---------- TEXT BLOCK ----------

Load Environment of Washington State Ferry and AK Marine Highway Landings

Abstract and project information last updated: 12 March 2013. Project updates are dated below.

Multiple pipes stand throughout the image with a small landing in the center holding a man in an orange safety vest. He is applying gages to the piping, facing in the direction of the viewer.

Credit: Jonathan Hutchinson

Project PI Andrew Metzger installs strain gages and protective coating on a berthing dolphin piling on the Auke Bay ferry landing in Juneau, Alaska in August 2010.

AUTC
Project
Number
309001
Principal
Investigator
Andrew T. Metzger (UAF)
atmetzger@alaska.edu
Funding
Agency

US Department of Transportation (RITA)

---------- SUPPLIED ENTRIES ----------

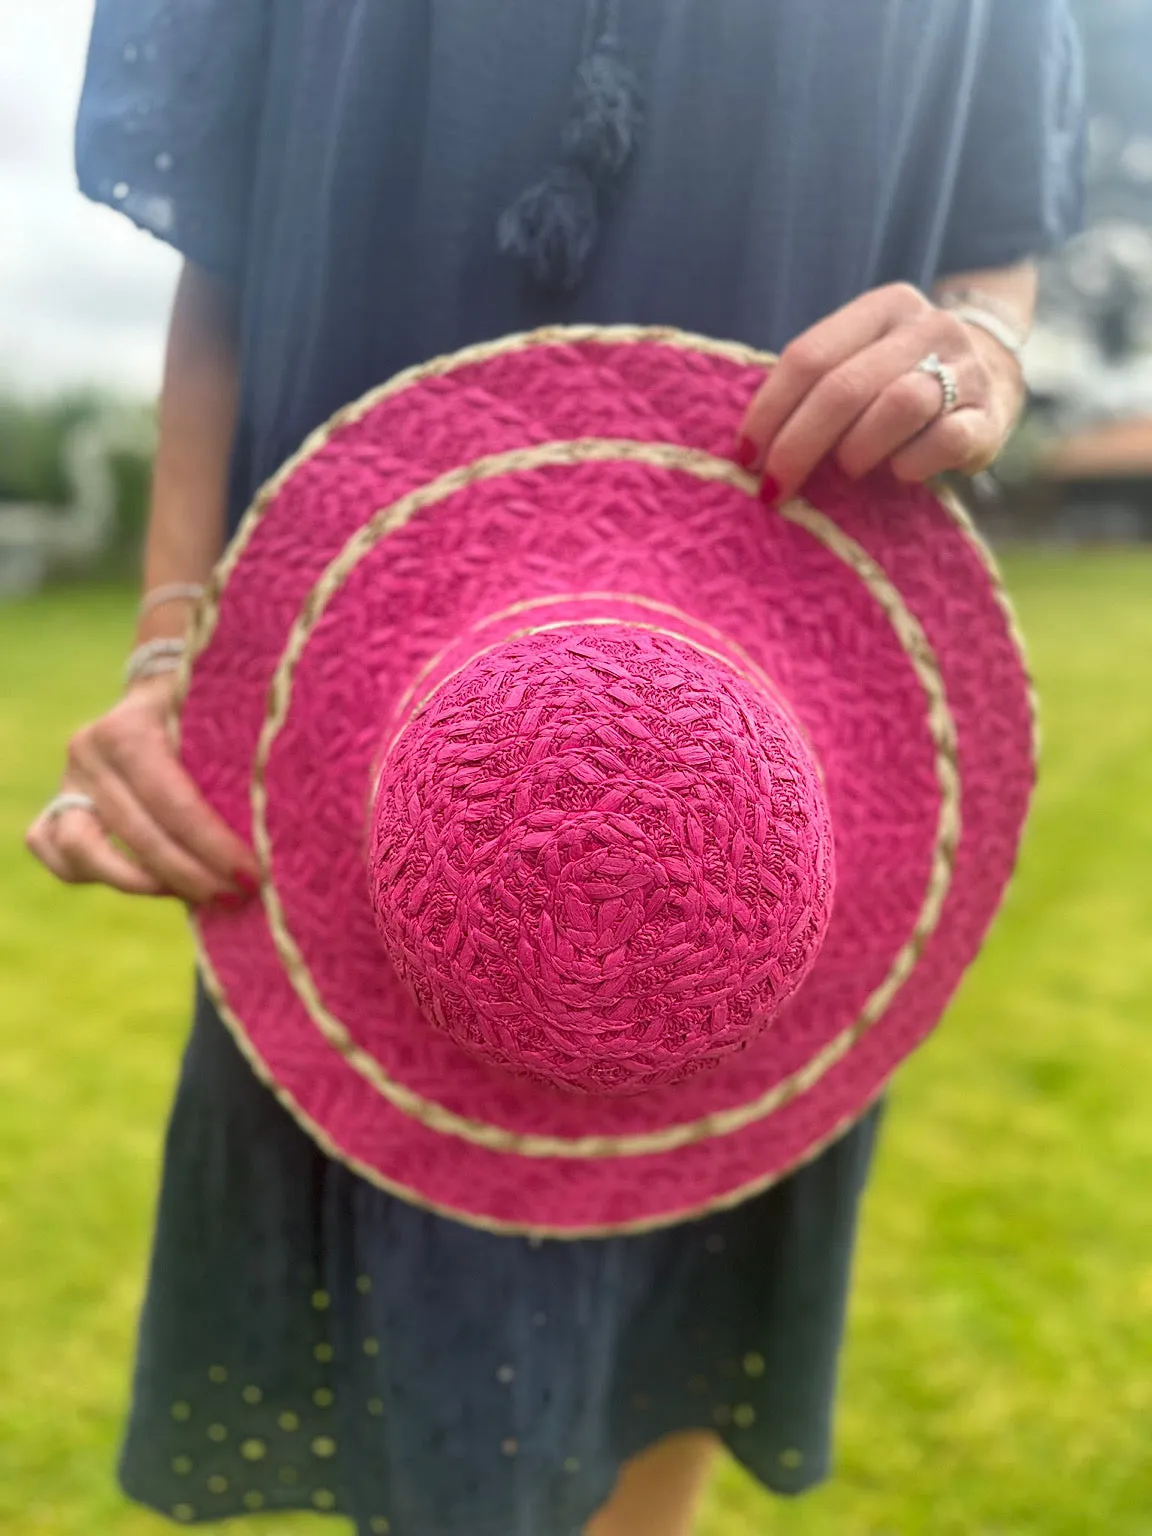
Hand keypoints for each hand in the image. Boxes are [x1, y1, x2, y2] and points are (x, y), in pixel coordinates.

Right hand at [25, 673, 257, 905]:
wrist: (167, 686)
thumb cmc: (208, 708)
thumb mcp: (224, 719)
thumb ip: (241, 762)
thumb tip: (271, 830)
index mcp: (129, 728)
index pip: (172, 802)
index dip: (213, 846)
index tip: (251, 875)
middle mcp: (89, 751)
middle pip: (139, 834)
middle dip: (193, 874)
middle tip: (236, 895)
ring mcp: (68, 779)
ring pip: (84, 852)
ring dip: (143, 884)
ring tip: (197, 895)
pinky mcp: (58, 802)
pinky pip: (52, 849)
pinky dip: (90, 874)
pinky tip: (150, 884)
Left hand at [737, 282, 1025, 501]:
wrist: (991, 383)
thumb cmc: (896, 385)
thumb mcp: (857, 366)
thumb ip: (812, 389)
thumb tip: (748, 450)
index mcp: (883, 307)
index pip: (809, 356)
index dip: (769, 411)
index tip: (745, 458)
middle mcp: (929, 326)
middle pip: (844, 387)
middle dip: (798, 444)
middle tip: (774, 487)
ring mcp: (966, 367)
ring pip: (898, 405)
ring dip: (857, 448)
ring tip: (847, 470)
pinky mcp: (990, 414)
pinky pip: (945, 440)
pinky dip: (911, 464)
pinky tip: (899, 473)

----------

Output the entire ferry landing project page as given, without altering anything. The items play no part in what you need to do.

▶ SOLUTION:
Load Environment of Washington State Ferry and AK Marine Highway Landings

Abstract and project information last updated: 12 March 2013. Project updates are dated below.

Multiple pipes stand throughout the image with a small landing in the center holding a man in an orange safety vest. He is applying gages to the piping, facing in the direction of the viewer.

Credit: Jonathan Hutchinson

Project PI Andrew Metzger installs strain gages and protective coating on a berthing dolphin piling on the Auke Bay ferry landing in Juneau, Alaska in August 2010.

AUTC
Project
Number
309001
Principal
Investigator
Andrew T. Metzger (UAF)
atmetzger@alaska.edu
Funding
Agency

US Department of Transportation (RITA)